------ Supplied text
I have a list of integers, a = [0, ..., n]. I want to generate all possible combinations of k elements from a; i.e., the cartesian product of the a with itself k times. Note that n and k are both changeable at runtime, so this needs to be at least a somewhat adjustable function.
So if n was 3, and k was 2:
a = [0, 1, 2, 3]
k = 2
desired = [(0,0), (0, 1), (0, 2), ..., (2,3), (3,0), ..., (3,3)]
In python I would use the itertools.product() function:
for p in itertools.product(a, repeat=2):
print p
What's an idiomatic way to do this in Go?
Initial guess is a closure that returns a slice of integers, but it doesn't feel very clean.
For example,
package main
import "fmt"
func nextProduct(a []int, r int) func() []int {
p := make([]int, r)
x := make([]int, len(p))
return func() []int {
p := p[:len(x)]
for i, xi := range x {
p[i] = a[xi]
}
for i := len(x) - 1; i >= 0; i-- {
x[i]++
if x[i] < len(a) {
break
}
x[i] = 0
if i <= 0 {
x = x[0:0]
break
}
}
return p
}
}
func main() {
a := []int{0, 1, 2, 3}
k := 2
np := nextProduct(a, k)
for {
product := np()
if len(product) == 0 {
break
}
fmt.Println(product)
}
}
Output:
[0 0]
[0 1]
[0 2]
[0 3]
[1 0]
[1 1]
[1 2]
[1 3]
[2 0]
[2 1]
[2 2]
[2 3]
[3 0]
[3 1]
[3 2]
[3 3]
The code to find the next product in lexicographic order is simple: starting from the right, find the first value that won't roll over when you increment it, increment that and zero the values to the right.
package main
import "fmt"
func main() {
n, k := 5, 2
ix := make([]int, k)
for {
fmt.Println(ix)
j := k - 1
for ; j >= 0 && ix[j] == n-1; j-- {
ix[j] = 0
}
if j < 0 {
return
}
ix[j]++
}
}
I've changed "n" to mean the set is [0, 1, ..., n-1] rather than [0, 1, ..., n] as given in the question, since the latter is confusing since it has n+1 elements.
------------
Job item A — In the thread on Cartesian products in Go, which Python function does the asker say they would use for this?
Job item B — Reproduce the thread on Cartesian products in Go starting with "I have a list" and going on through "feel very clean.".
Base your responses on the thread alone.
------ Provided information
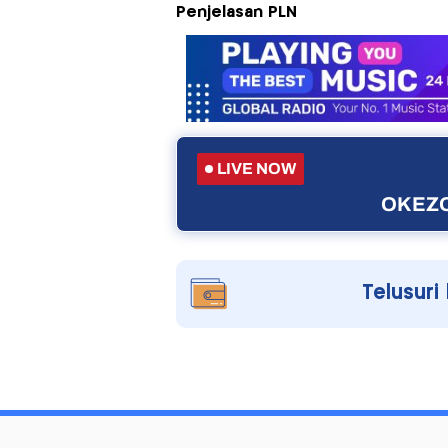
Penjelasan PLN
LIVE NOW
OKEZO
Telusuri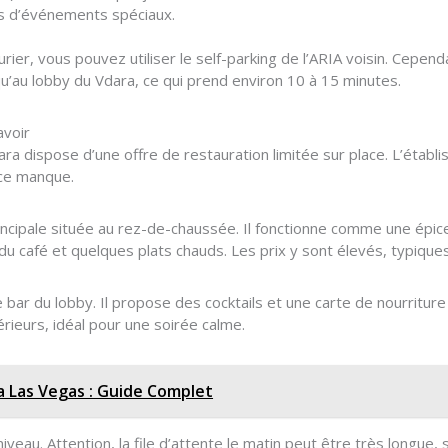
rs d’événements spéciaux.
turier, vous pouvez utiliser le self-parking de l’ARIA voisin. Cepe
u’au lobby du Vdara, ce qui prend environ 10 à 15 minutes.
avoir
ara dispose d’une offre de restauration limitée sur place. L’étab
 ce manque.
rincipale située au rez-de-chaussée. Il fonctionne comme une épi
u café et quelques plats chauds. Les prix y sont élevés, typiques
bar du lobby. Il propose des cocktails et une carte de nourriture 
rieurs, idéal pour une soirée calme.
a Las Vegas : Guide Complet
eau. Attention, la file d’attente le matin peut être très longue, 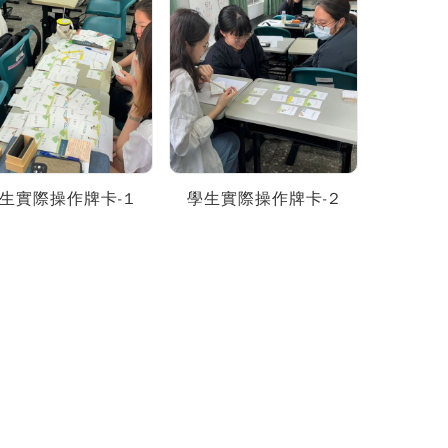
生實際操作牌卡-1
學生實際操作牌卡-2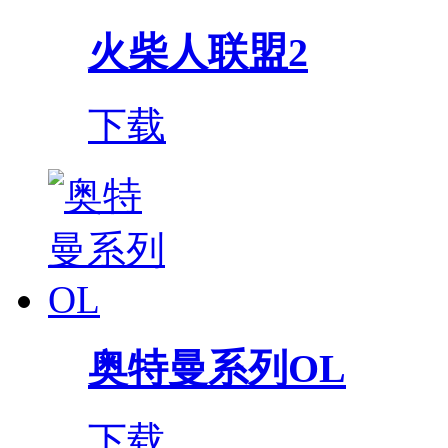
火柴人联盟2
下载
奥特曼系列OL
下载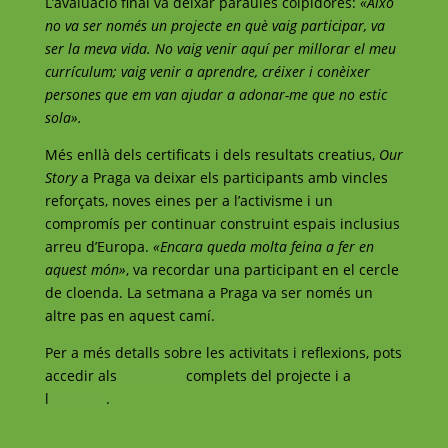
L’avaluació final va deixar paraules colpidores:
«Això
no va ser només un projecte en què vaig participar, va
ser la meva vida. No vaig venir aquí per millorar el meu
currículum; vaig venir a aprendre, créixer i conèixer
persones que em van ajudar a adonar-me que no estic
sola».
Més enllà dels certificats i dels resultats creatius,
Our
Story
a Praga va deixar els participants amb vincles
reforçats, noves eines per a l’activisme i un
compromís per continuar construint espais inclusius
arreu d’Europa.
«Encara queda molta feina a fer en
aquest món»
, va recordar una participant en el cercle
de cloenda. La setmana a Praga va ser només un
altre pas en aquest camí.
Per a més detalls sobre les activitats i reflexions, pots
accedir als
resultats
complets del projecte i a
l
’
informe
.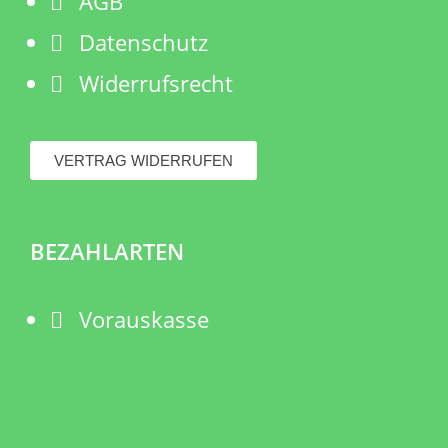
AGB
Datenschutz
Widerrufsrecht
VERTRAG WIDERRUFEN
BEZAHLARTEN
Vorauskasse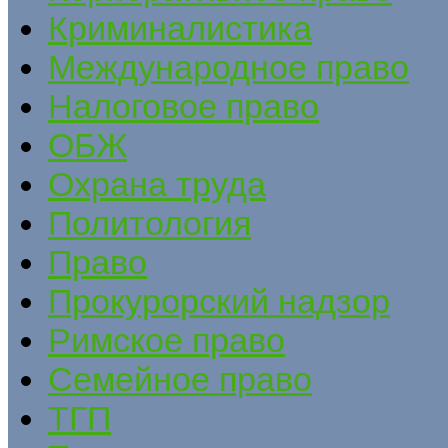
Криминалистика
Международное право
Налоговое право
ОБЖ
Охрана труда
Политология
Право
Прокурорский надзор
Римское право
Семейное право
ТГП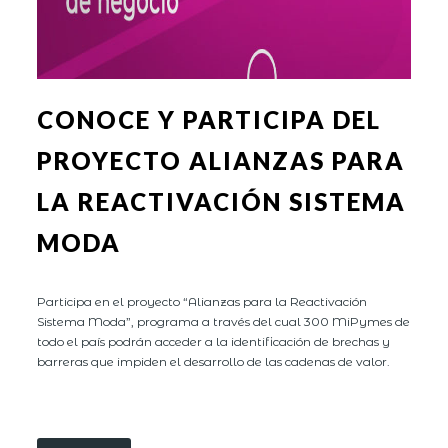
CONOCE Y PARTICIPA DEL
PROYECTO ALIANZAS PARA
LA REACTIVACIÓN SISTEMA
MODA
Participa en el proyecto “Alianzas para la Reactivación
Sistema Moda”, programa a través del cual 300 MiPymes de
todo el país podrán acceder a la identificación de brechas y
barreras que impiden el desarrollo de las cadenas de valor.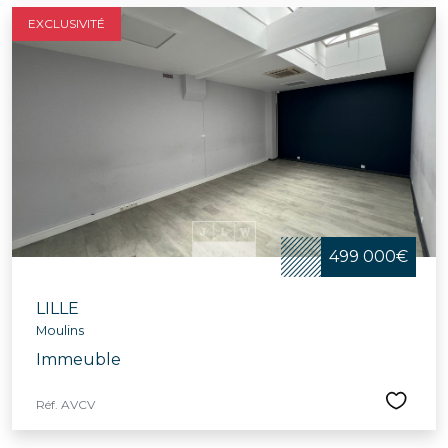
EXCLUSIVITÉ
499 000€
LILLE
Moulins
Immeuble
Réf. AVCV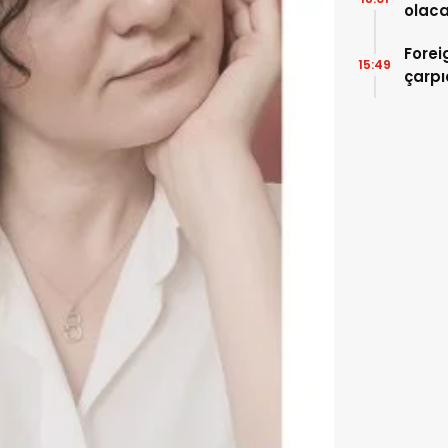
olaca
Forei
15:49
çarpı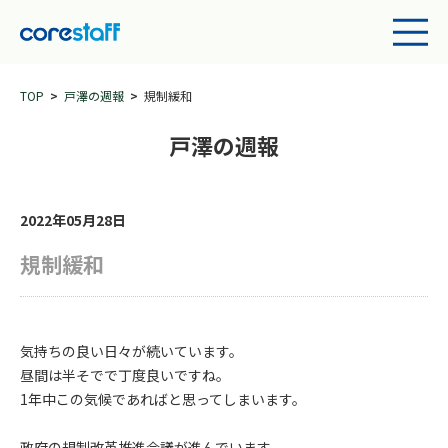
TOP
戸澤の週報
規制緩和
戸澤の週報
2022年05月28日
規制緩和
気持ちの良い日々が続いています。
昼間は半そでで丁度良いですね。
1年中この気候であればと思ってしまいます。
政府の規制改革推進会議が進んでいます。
------------
Exercise answer A — The itertools.product() function.

Exercise answer B —
I have a list of integers, a = [0, ..., n]. I want to generate all possible combinations of k elements from a; i.e., the cartesian product of the a with itself k times. Note that n and k are both changeable at runtime, so this needs to be at least a somewhat adjustable function.
So if n was 3, and k was 2:
a = [0, 1, 2, 3]
k = 2
desired = [(0,0), (0, 1), (0, 2), ..., (2,3), (3,0), ..., (3,3)]
In python I would use the itertools.product() function:
for p in itertools.product(a, repeat=2):
print p
What's an idiomatic way to do this in Go?
Initial guess is a closure that returns a slice of integers, but it doesn't feel very clean.